Trich turns green right away, before that it's most often white, and it sporulates fast. Trich will be green before it is noticeable; the fuzzy fungi in your pic is absolutely not trichoderma. The reason you are (probably) growing something you didn't inoculate (ex. mold, and trichoderma in the bacteria tray) is due to the millions of mold and trichoderma spores that are the air all the time.
When trying to culture fungi, esp. trich, it's good to limit fresh air. You can tell what is trich fast by simply covering the tray with tin foil after the media has been moistened. Then just wait a week and look, if you see green spots/mats (often little bumps) you have trichoderma. I can post pics of trich I have cultured on purpose and not on purpose if you wanna see what trich looks like when it's going strong.

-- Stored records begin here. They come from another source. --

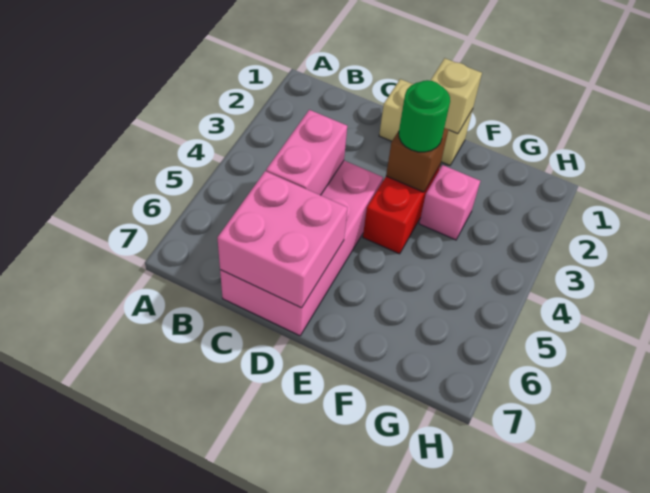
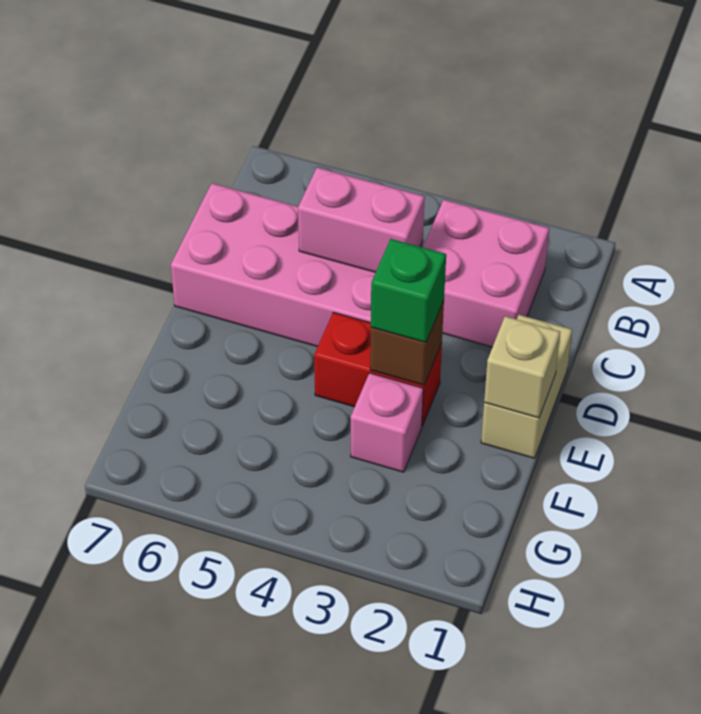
pink brick C6:D7 level 2 -> pink brick B2:C3 level 1
green round brick E3 level 3 -> green brick E3 level 3

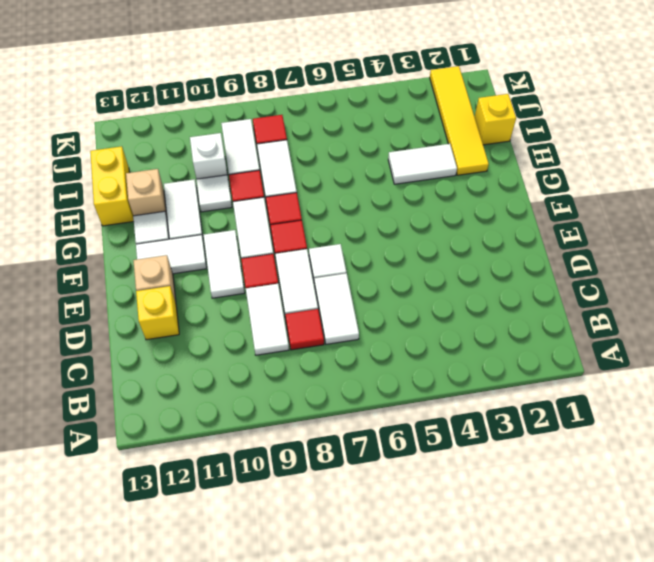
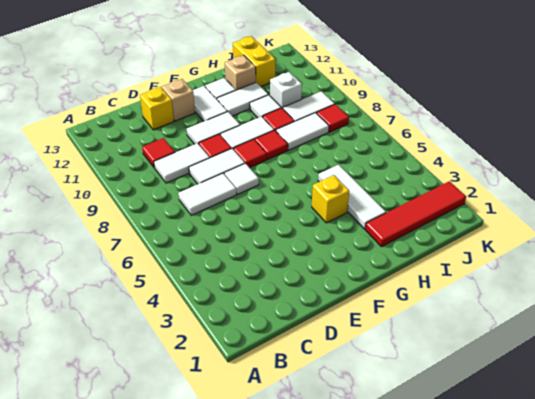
red tile C8 level 1 -> red tile C10 level 1
yellow tile H2:K2 level 1 -> red tile H2:K2 level 1
white tile H3:H4 level 1 -> white tile H3:H5 level 1
yellow brick H13:I13 level 1 -> yellow brick I12:I13 level 1
yellow brick I1 level 1 -> yellow brick G4 level 1

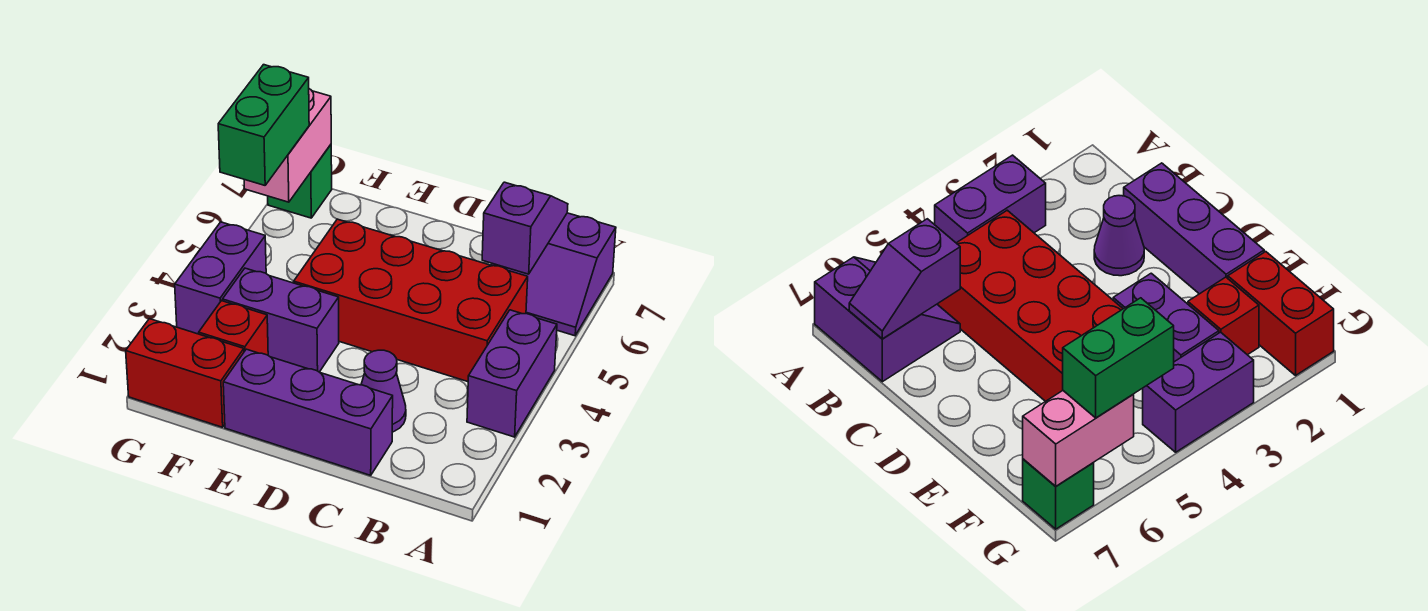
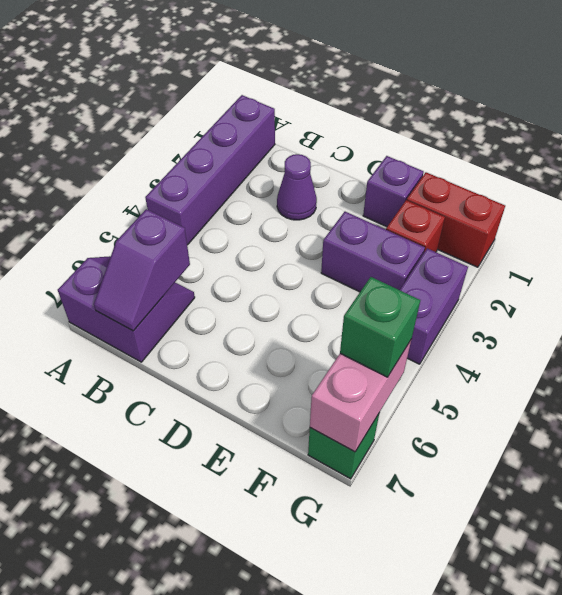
purple brick A3:A4 level 1 -> purple brick A1:A4 level 1
red brick B4:E5 level 1 -> none
purple brick C1:E1 level 1 -> purple brick E1 level 1
green brick G5:G6 level 3 -> green brick G6 level 3

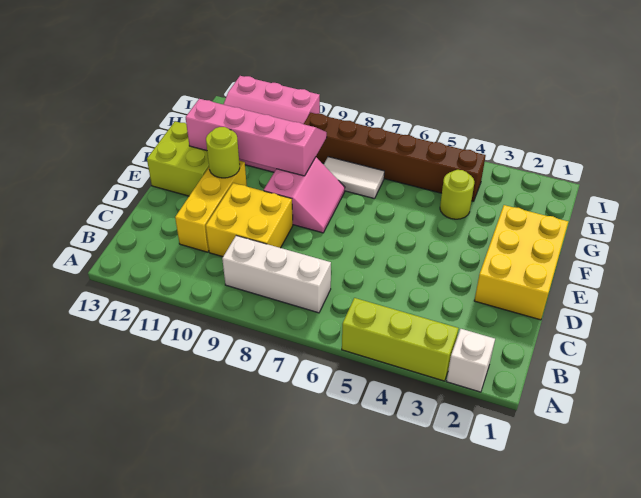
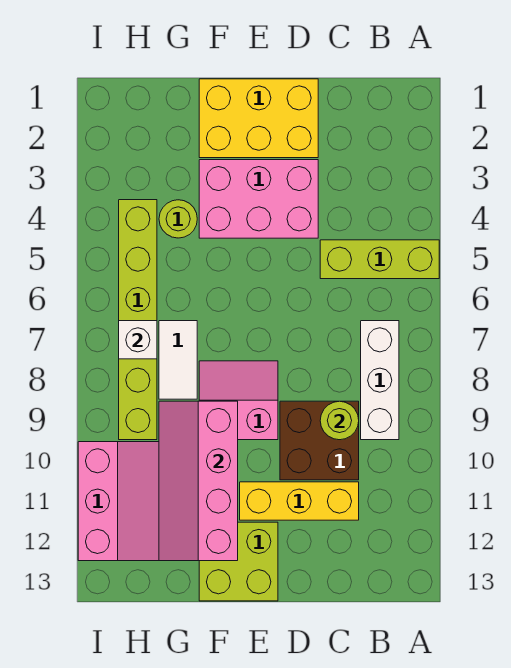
white brick A2 level 1 -> white brick H7 level 2
lime brick A3:A5 level 1 -> lime brick A5:C5 level 1
yellow brick C9:D10 level 1 -> brown brick C9:D10 level 1
none -> pink brick D3:F4 level 1
lime round brick E11 level 2 -> lime round brick C9 level 2
brown brick H4:H9 level 1 -> lime brick H4:H9 level 1

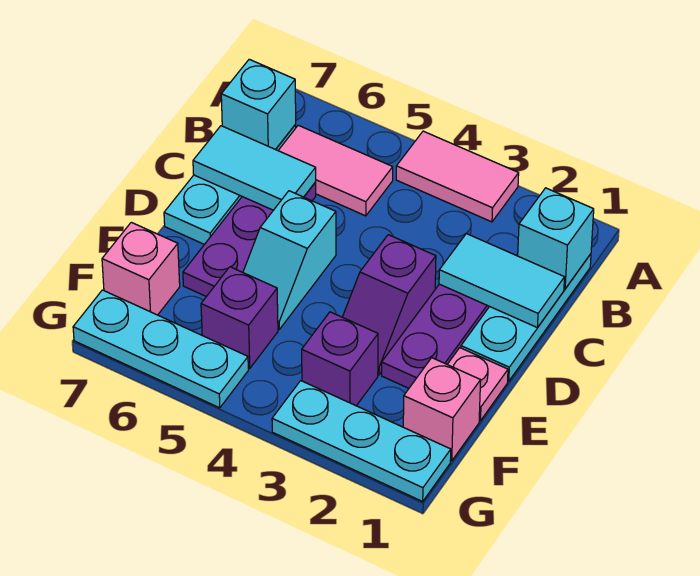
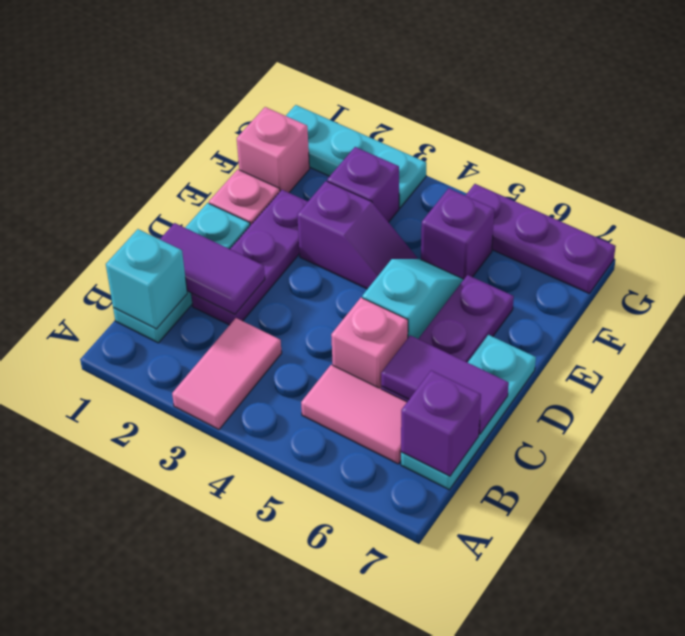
pink tile A3:A4 level 1 -> pink tile A3:B3 level 1
cyan brick B7 level 2 -> purple brick B7 level 2
cyan tile C1:C2 level 2 -> purple tile C1:C2 level 2
cyan tile C6:C7 level 2 -> purple tile C6:C7 level 2
purple slope D3:E3 level 1 top D -> purple slope E3:E4 level 1 top 3
pink brick F7 level 1 -> pink brick C5 level 1
cyan plate G5:G7 level 1 -> purple plate G5:G7 level 1

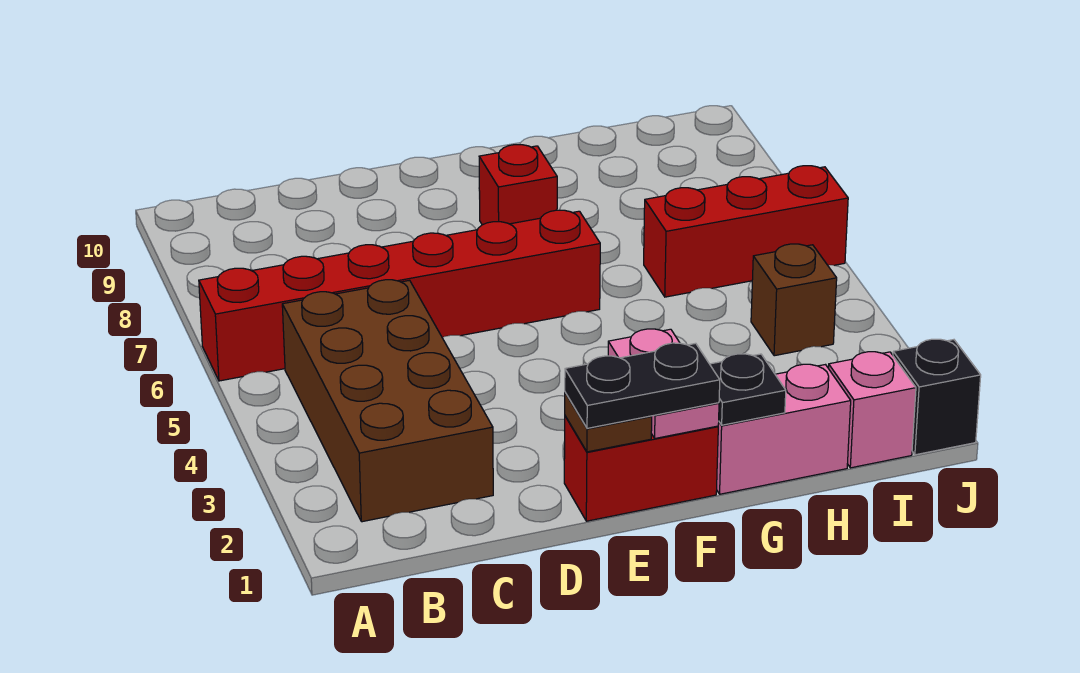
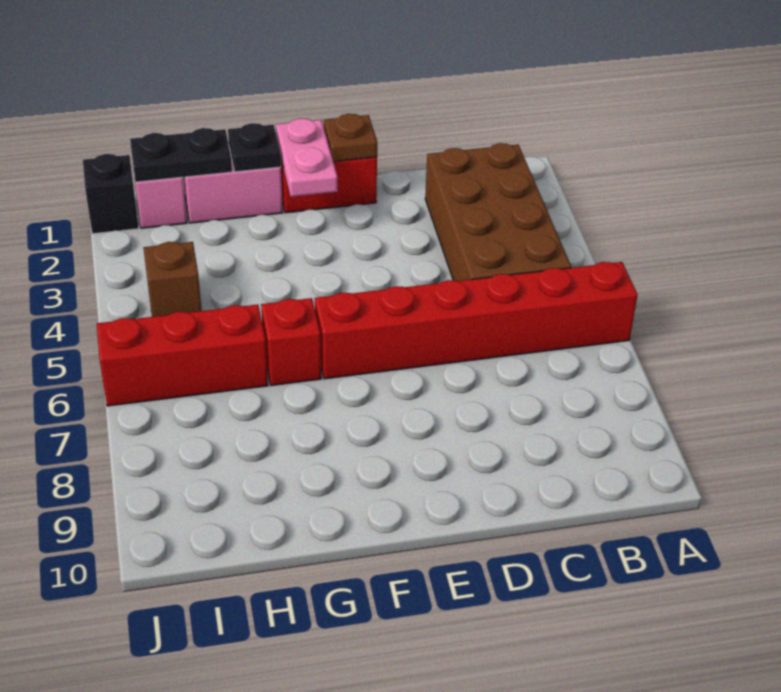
black plate E1:F1 level 3 -> black plate H1:I1 level 2
red brick F8 level 1 -> red brick G6 level 1

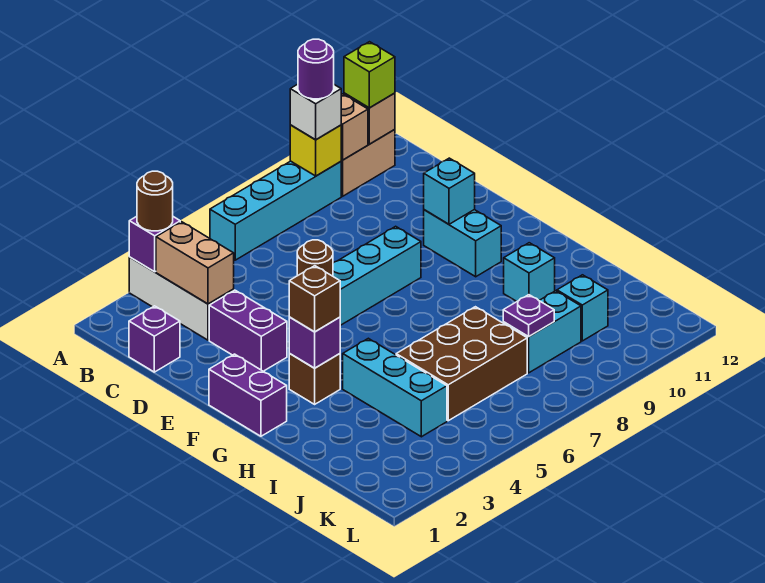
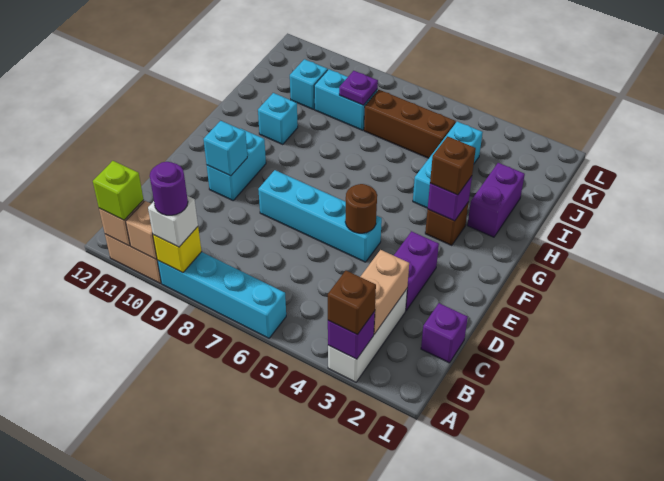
brown round brick A3 level 3 -> brown brick A3 level 3
purple brick F1:G1 level 1 -> purple brick H2:I2 level 1
brown brick I5:J7 level 1 -> brown brick J5:J7 level 1

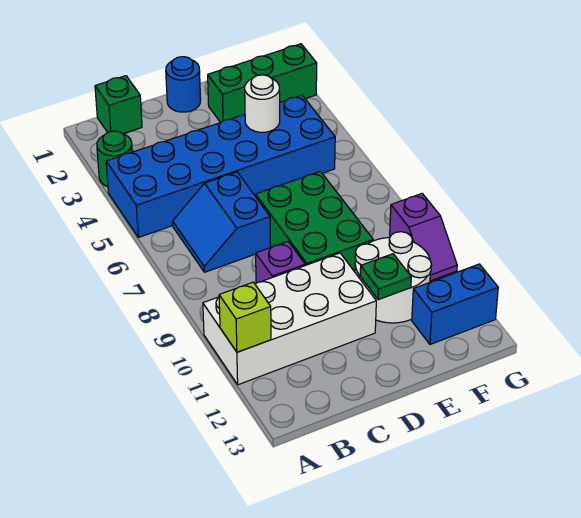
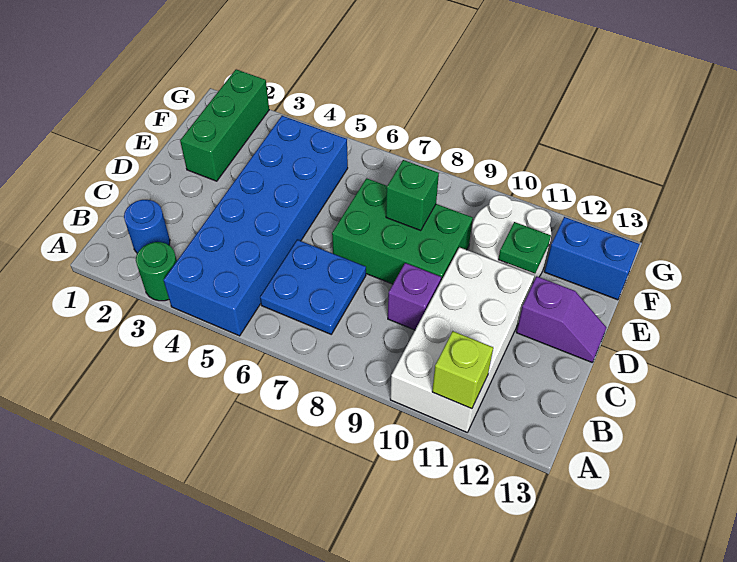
green brick B1 level 1 -> green brick E8 level 2
blue slope B6:C7 level 1 top C -> blue plate B6:C7 level 1
blue round brick D1 level 1 -> blue round brick B2 level 1
white round brick E4 level 2 -> none
blue brick F12:G12 level 1 -> blue brick F12:F13 level 1
purple slope G9:G10 level 1 top 9 -> purple slope D12:D13 level 1 top 12

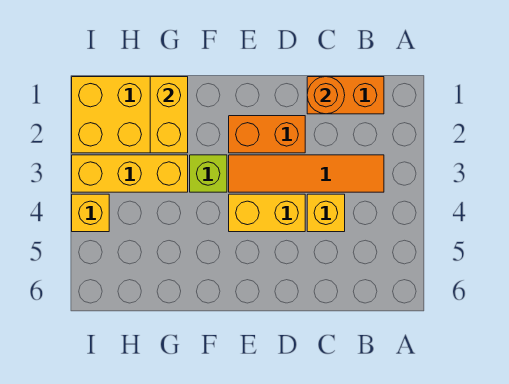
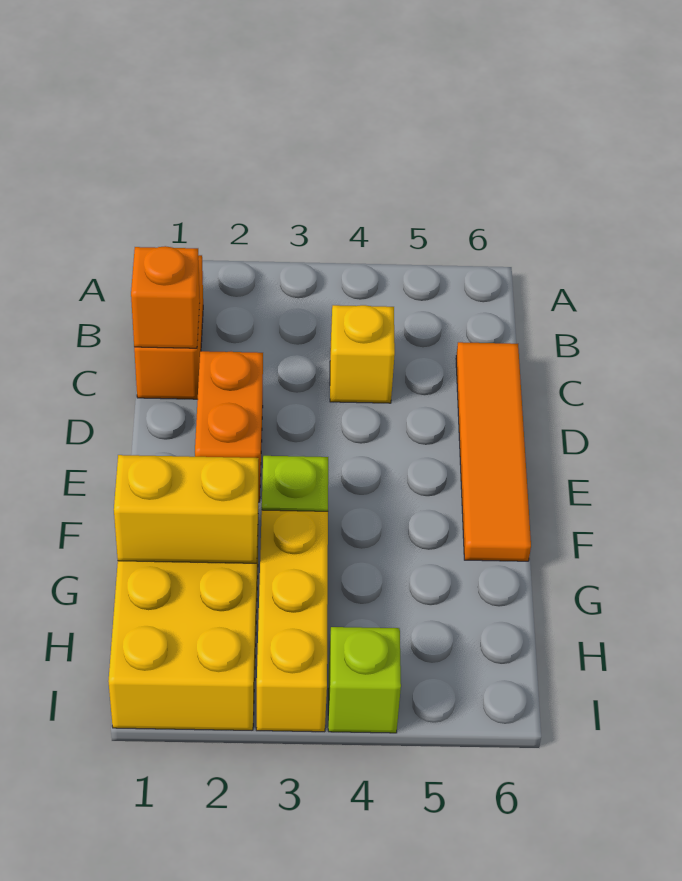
orange tile B3:E3 level 1 -> orange tile C6:F6 level 1
orange round brick C1 level 2 -> orange brick C1 level 2
yellow brick D4:E4 level 1 -> none
yellow brick I4 level 1 -> lime brick I4 level 1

I find it kind of lame that companies sell trichoderma when most anyone can super simply cultivate it in like 3-4 days at home. Then simply mix it into a slurry and water the media. Done and done.
I agree with CTguy, if you want to be sure of what is going on you should sterilize your media in a container with a filter that blocks spores and microbes (0.2 micron or smaller holes) like a filter patch bag or other method (there are simpler methods than filter patch bags). Then use a glove box when inoculating the media to keep it out contamination. Then just allow the microbes to grow inside the container a while. That way you will have much less of chance of getting molds and other contamination to your experiments. However, even doing that doesn't guarantee sterility, nor that the only microbes growing are those you added...so making a few tests would be good.
Using a laminar flow hood is better than a glove box but they are not cheap.
I really have no dog in this fight, just pointing a few issues. I'm not sure what you are trying to accomplish but it's cool your experimenting. I'm just tying to help ya, no harm intended. good luck.